EXERCISE GOAL »
Render every line of the material below as a JSON list of strings, one string per line, with blank lines and the pictures left out.

DATA PROVIDED »

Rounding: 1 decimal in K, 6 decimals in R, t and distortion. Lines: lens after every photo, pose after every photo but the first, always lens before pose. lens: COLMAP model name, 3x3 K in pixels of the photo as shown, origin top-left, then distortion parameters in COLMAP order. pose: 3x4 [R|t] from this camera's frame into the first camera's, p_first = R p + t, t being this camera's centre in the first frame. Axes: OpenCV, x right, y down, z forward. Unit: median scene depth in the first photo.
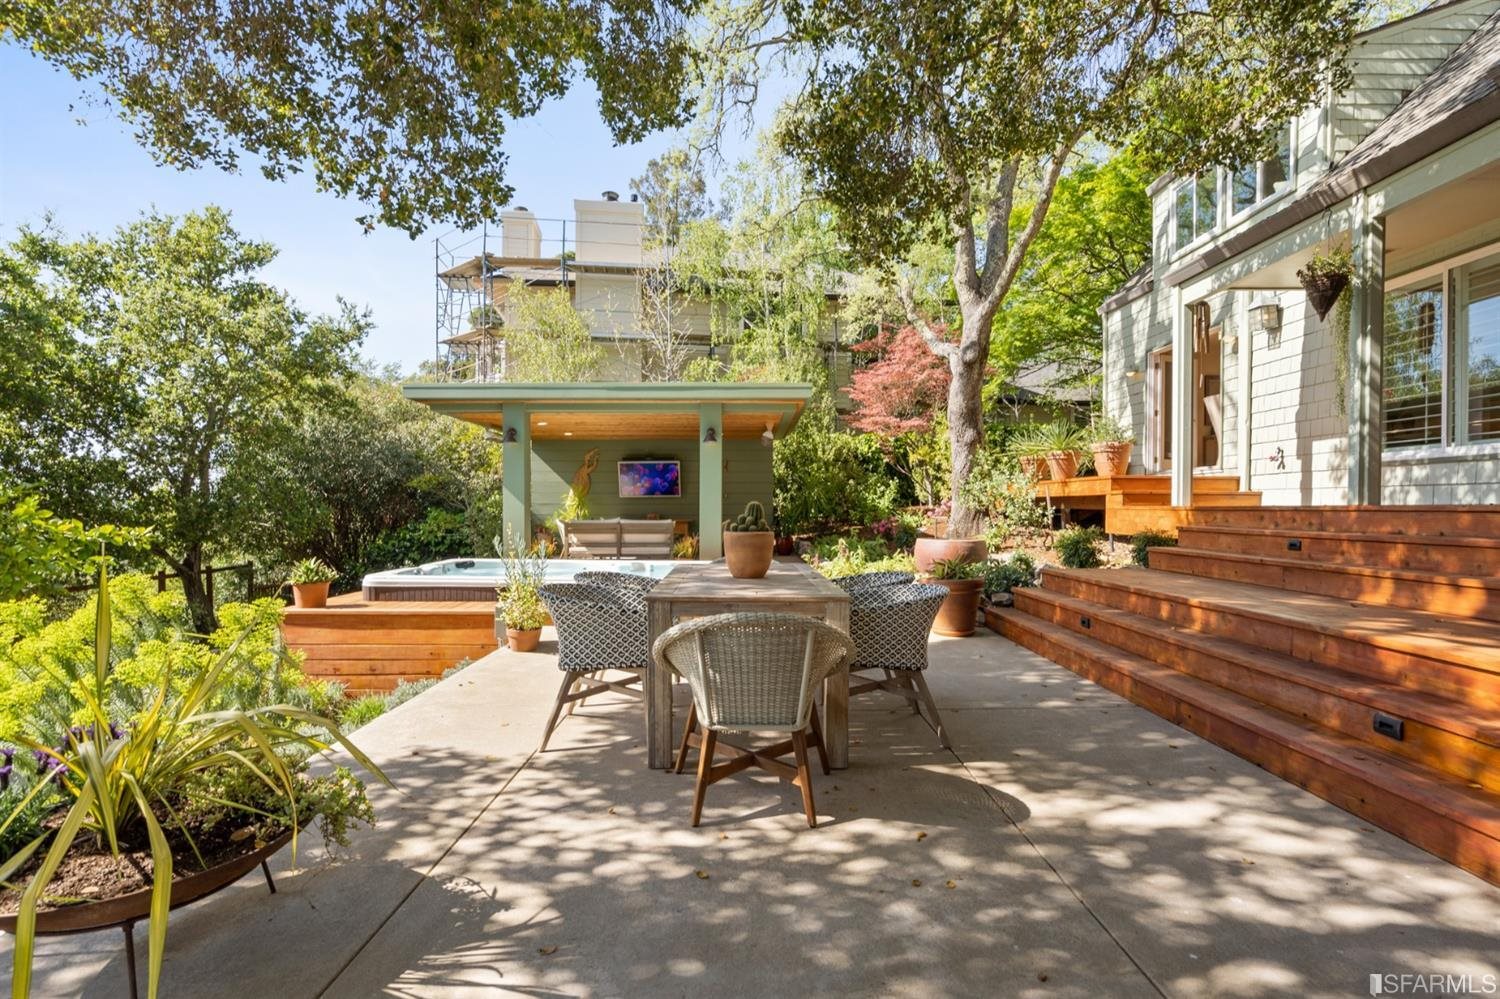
lens RADIAL K [[676.8, 0, 750.0], [0, 676.8, 499.5], [0, 0, 1]] dist [0.001194, 0.000209]
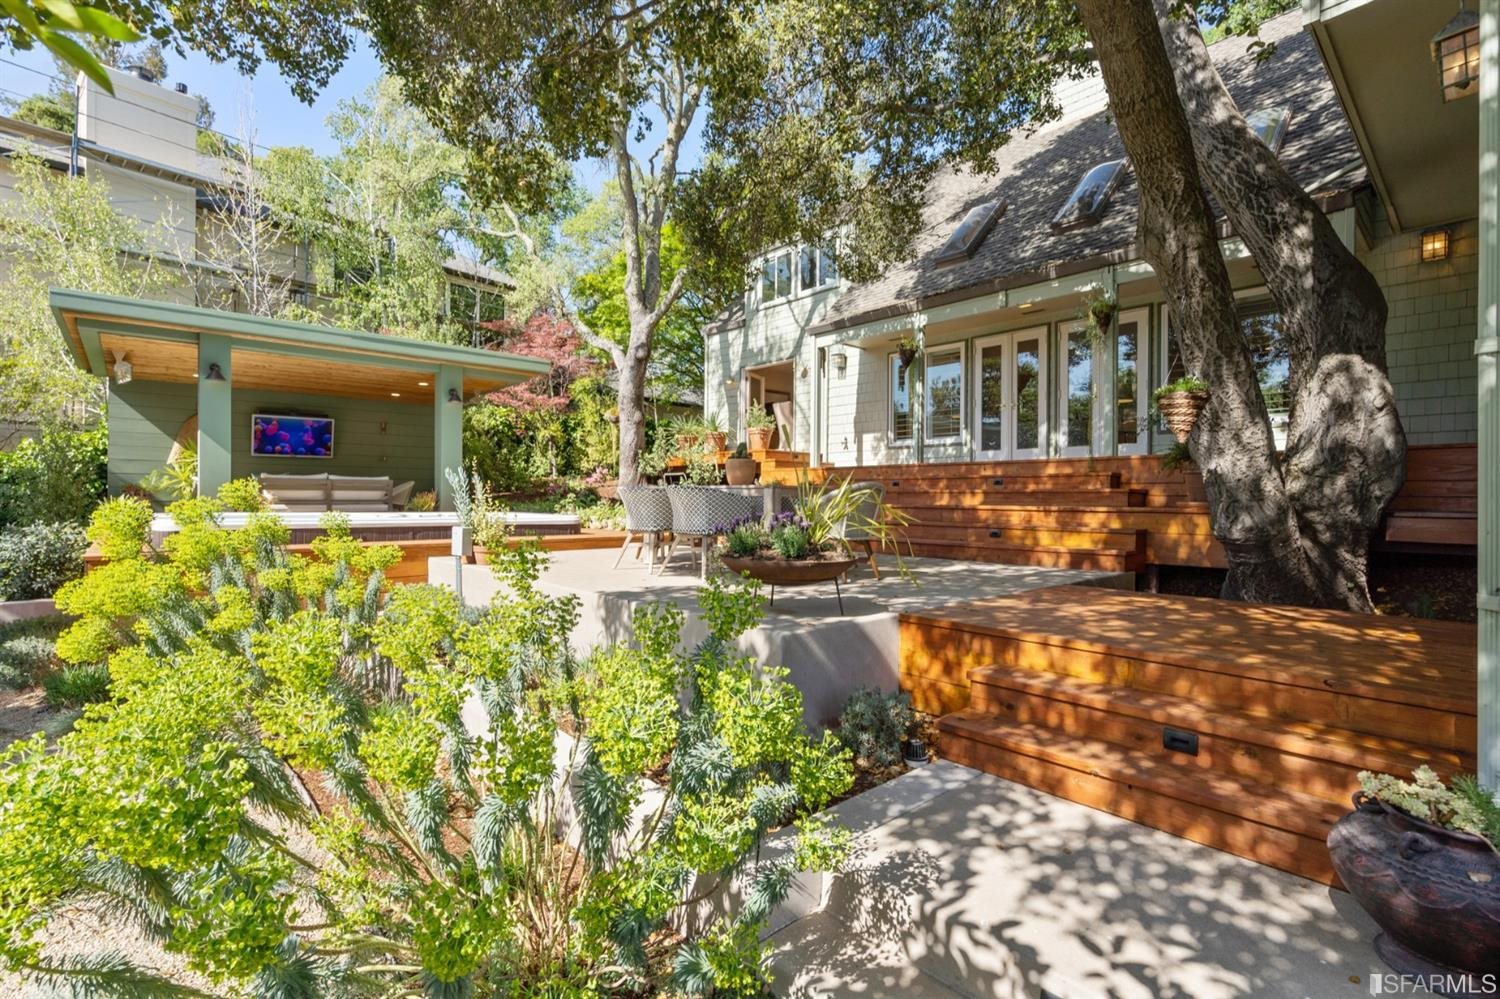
lens RADIAL K [[680.2, 0, 735.9], [0, 680.2, 491.7], [0, 0, 1]] dist [-0.000382, 0.000068]
pose [[0.750551, 0.007806, 0.660767, -0.423882], [-0.013231, 0.999907, 0.003216, 0.045371], [-0.660680, -0.011156, 0.750584, -0.091321]]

EXERCISE RESPONSE »
[
  "Rounding: 1 decimal in K, 6 decimals in R, t and distortion. Lines: lens after every photo, pose after every photo but the first, always lens before pose. lens: COLMAP model name, 3x3 K in pixels of the photo as shown, origin top-left, then distortion parameters in COLMAP order. pose: 3x4 [R|t] from this camera's frame into the first camera's, p_first = R p + t, t being this camera's centre in the first frame. Axes: OpenCV, x right, y down, z forward. Unit: median scene depth in the first photo.",
  "lens RADIAL K [[676.8, 0, 750.0], [0, 676.8, 499.5], [0, 0, 1]] dist [0.001194, 0.000209]",
  "lens RADIAL K [[680.2, 0, 735.9], [0, 680.2, 491.7], [0, 0, 1]] dist [-0.000382, 0.000068]",
  "pose [[0.750551, 0.007806, 0.660767, -0.423882], [-0.013231, 0.999907, 0.003216, 0.045371], [-0.660680, -0.011156, 0.750584, -0.091321]]"
]